Regex101.com is the standard tool for checking regex patterns. Paste your pattern in, select the engine your form builder uses (usually JavaScript), and test it against a handful of sample inputs, both ones that should pass and ones that should fail. If a valid input gets rejected, or an invalid one slips through, you'll see it immediately and can adjust the pattern before it goes anywhere near a live form. It also explains what each part of your pattern does in plain English, which is useful if you inherited a pattern from someone else and aren't sure what it's actually checking.

What is $& in regex?

`&` is a replacement reference, not a matching pattern. It appears in the *replacement* part of a find-and-replace operation, and it means "insert the full matched text here." For example, if you matched the word `hello` and replaced it with `[ &]`, the result would be `[hello]` ; the original match wrapped in brackets. In the context of form builders, you're unlikely to use `$&` in a validation pattern. Where it shows up is in tools that support reformatting, like Cognito Forms, where you can manipulate how matched input is restructured before it's displayed or stored.

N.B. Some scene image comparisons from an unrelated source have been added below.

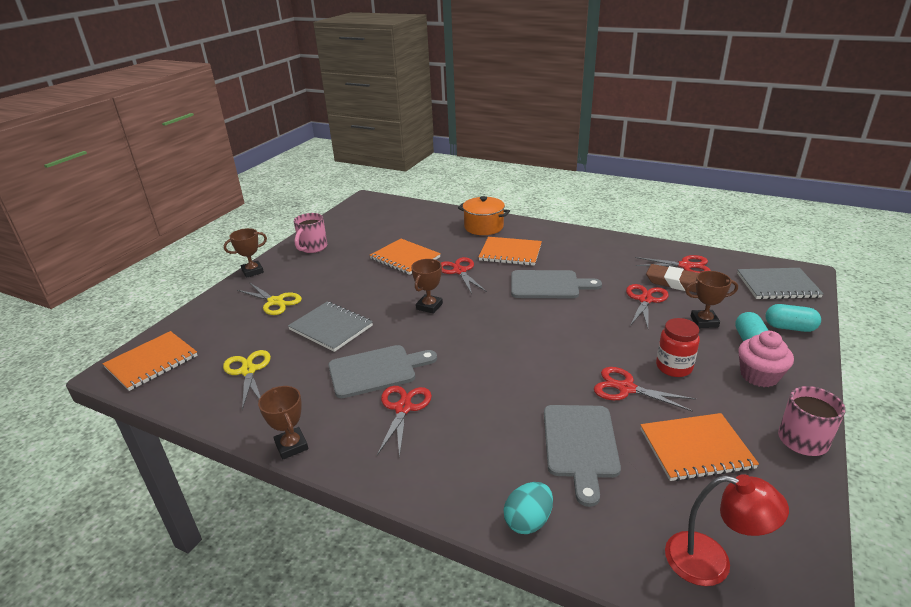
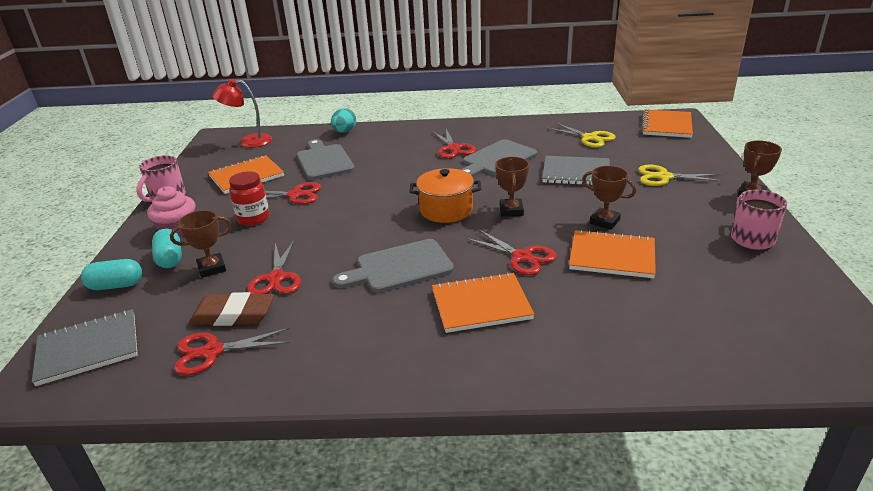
camera: 155 degrees right, 0 degrees up
brown trophy [258,386,308,460] -> brown trophy moved to [582,166,636,230]
orange pot [458,196,510,235] -> orange pot moved to [410,168,481,223]

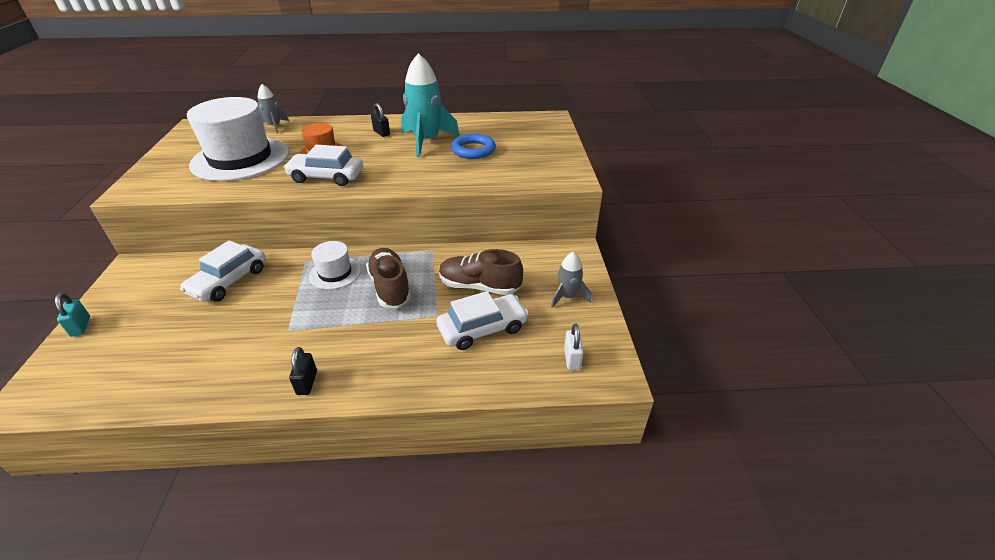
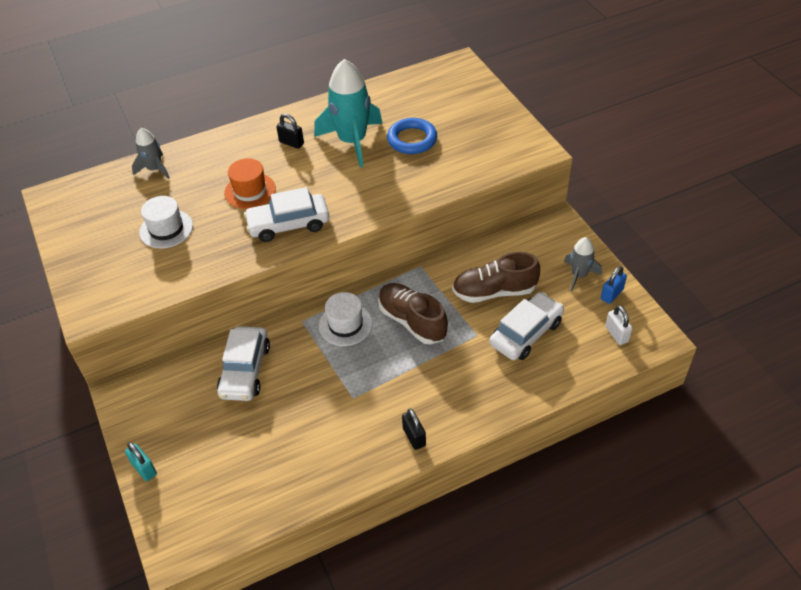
camera: 20 degrees left, 10 degrees up
white hat [187,97,289,181] -> white hat [139,196,193,249], size x0.48
none -> blue padlock [601,266,627,304]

What does \s* mean in regex?

\s matches any whitespace character; a space, a tab, a newline, or a carriage return. The * after it means "zero or more times." So \s* matches any amount of whitespace, including none at all. It's commonly used to make a pattern more forgiving of spacing. For example, ^\s*hello\s*$ would match "hello", " hello", "hello ", and " hello ", with or without leading or trailing spaces. In form validation, \s* is useful when you want to allow respondents to include extra spaces without failing validation, though it's worth thinking carefully about whether you want to allow spaces at all in structured fields like codes or IDs.

What does \\ mean in regex?

A single backslash \ is the escape character in regex; it tells the engine that the character following it has a special meaning (like \d for digits or \s for whitespace). Two backslashes \\ means you want to match a literal backslash character in the input. This comes up in programming contexts more than in form validation, but if you're ever writing a pattern in a language where strings also use backslash as an escape character (like JavaScript or Python), you sometimes need to double up, \\d in your code becomes \d by the time regex sees it. If you're pasting a regex directly into a form builder's validation field, one backslash is usually enough; the form builder handles the interpretation for you.